Day was due to leave Los Angeles the following morning, but received a phone call in her hotel room. It was actor Jack Carson.
"And he said, 'Miss Day, this is Jack Carson. I know it's early in the day to be calling you, and I heard that you were leaving for New York. I want to tell you something — you are going to be in the best part, the most important part, in the movie I'm doing next. And I want you to be in it,'" she says.
Day accepted the offer and soon began working on the film. On her second day of work, she was invited into a studio to watch herself on the screen for the first time.
"I went in and I just stood there, and Jack came up to me and he put his arms around me," she says. "And he said, 'Everything is just perfect. And you're the one. And I really enjoyed it today.' And he gave me a big hug."
In the '50s and '60s, Day starred in a string of romantic comedies, but frequently played an independent working woman. In 1959's Pillow Talk, she played an independent interior designer opposite Rock Hudson. In Love Come Back, she worked in the advertising world. In Touch of Mink, with Cary Grant, she played a career woman.
"I didn't feel different in any of them," she says, "even though they were different. I loved being married, and I loved not being married but working on it. And doing what I was supposed to do and be. That's the way I worked."
Working With Animals
Day stopped making movies in 1968, in part because she wanted a quieter lifestyle than what was available in Los Angeles.
"I came out to Carmel and it was so nice, and I have so many doggies," she says. "And I thought that this would really be nice."
In 1971, Day co-founded Actors and Others for Animals, and began to take an active role in animal rescue work with the SPCA. She placed dozens of rescue dogs in people's homes and rescued many on her own.

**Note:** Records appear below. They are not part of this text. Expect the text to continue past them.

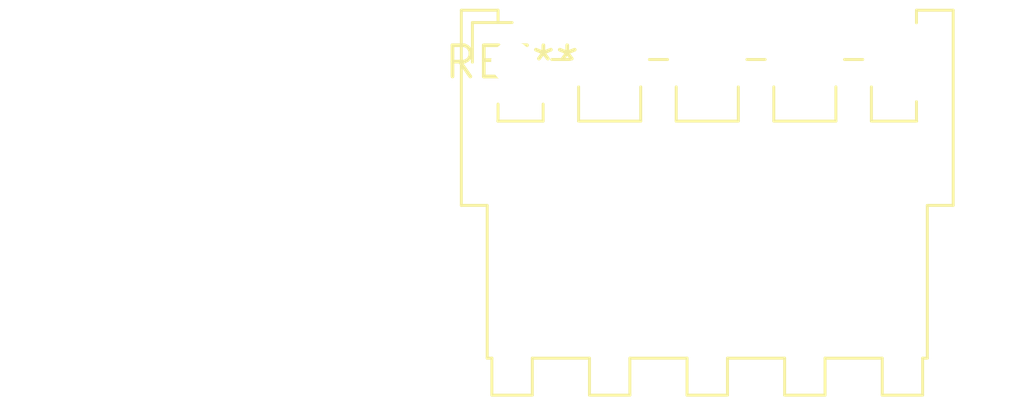
<source format=kicad_pcb>
(kicad_pcb (version 20240108) (generator pcbnew)

  (general
    (thickness 1.6)
  )

  (paper "A4")
  (layers
    (0 "F.Cu" signal)
    (31 "B.Cu" signal)
    (32 "B.Adhes" user "B.Adhesive")
    (33 "F.Adhes" user "F.Adhesive")
    (34 "B.Paste" user)
    (35 "F.Paste" user)
    (36 "B.SilkS" user "B.Silkscreen")
    (37 "F.SilkS" user "F.Silkscreen")
    (38 "B.Mask" user)
    (39 "F.Mask" user)
    (40 "Dwgs.User" user "User.Drawings")
    (41 "Cmts.User" user "User.Comments")
    (42 "Eco1.User" user "User.Eco1")
    (43 "Eco2.User" user "User.Eco2")
    (44 "Edge.Cuts" user)
    (45 "Margin" user)
    (46 "B.CrtYd" user "B.Courtyard")
    (47 "F.CrtYd" user "F.Courtyard")
    (48 "B.Fab" user)
    (49 "F.Fab" user)
    (50 "User.1" user)
    (51 "User.2" user)
    (52 "User.3" user)
    (53 "User.4" user)
    (54 "User.5" user)
    (55 "User.6" user)
    (56 "User.7" user)
    (57 "User.8" user)
    (58 "User.9" user)
  )

  (setup
    (pad_to_mask_clearance 0)
    (pcbplotparams
      (layerselection 0x00010fc_ffffffff)
      (plot_on_all_layers_selection 0x0000000_00000000)
      (disableapertmacros false)
      (usegerberextensions false)
      (usegerberattributes false)
      (usegerberadvancedattributes false)
      (creategerberjobfile false)
      (dashed_line_dash_ratio 12.000000)
      (dashed_line_gap_ratio 3.000000)
      (svgprecision 4)
      (plotframeref false)
      (viasonmask false)
      (mode 1)
      (useauxorigin false)
      (hpglpennumber 1)
      (hpglpenspeed 20)
      (hpglpendiameter 15.000000)
      (dxfpolygonmode false)
      (dxfimperialunits false)
      (dxfusepcbnewfont false)
      (psnegative false)
      (psa4output false)
      (plotreference false)
      (plotvalue false)
      (plotinvisibletext false)
      (sketchpadsonfab false)
      (subtractmaskfromsilk false)
      (outputformat 1)
      (mirror false)
      (drillshape 1)
      (scaleselection 1)
      (outputdirectory "")
    )
  )

  (net 0 "")

  (footprint "JST_VH_S5P-VH_1x05_P3.96mm_Horizontal" (layer "F.Cu") (at 0 0))

)

</source>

At one point, she had 30 dogs living in her house.
"It was another area of the house," she says. "There was a lovely outside place to eat, and it was so pretty and lovely with the fountain and everything. And on the other side of that was where I had the dogs. And they had a big area to run and they had a huge area to play. They were just fabulous and I kept them all."
Day currently has six dogs and four cats.
"If I come across a doggie who needs a home, that's when I take them," she says. "They're in a special area — an outdoor area — but the ceiling is all glass and they look up there and see the trees. They have two big rooms inside and then one outside. They just love it."
On Singing 'Que Sera Sera' In The Man Who Knew Too Much
"The first time somebody told me it was going to be in that movie, I thought, 'Why?' I didn't think there was a place to put that song. ... I thought, 'I'm not crazy about that. Where are they going to put it? For what?' ... I didn't think it was a good song."
On The Popularity Of 'Que Sera Sera'
"I thought that was wonderful, because it became that because of children. And then I understood it. Because it was for our child in the movie. Then I realized, maybe it isn't a favorite song of mine, but people loved it. And kids loved it. And it was perfect for the film. So I can't say that it's a favorite song of mine, but, boy, it sure did something."
On What She Likes To Sing
"I like to sing love songs. I like to sing others, too. There's so many that I love. I love them and I love singing them."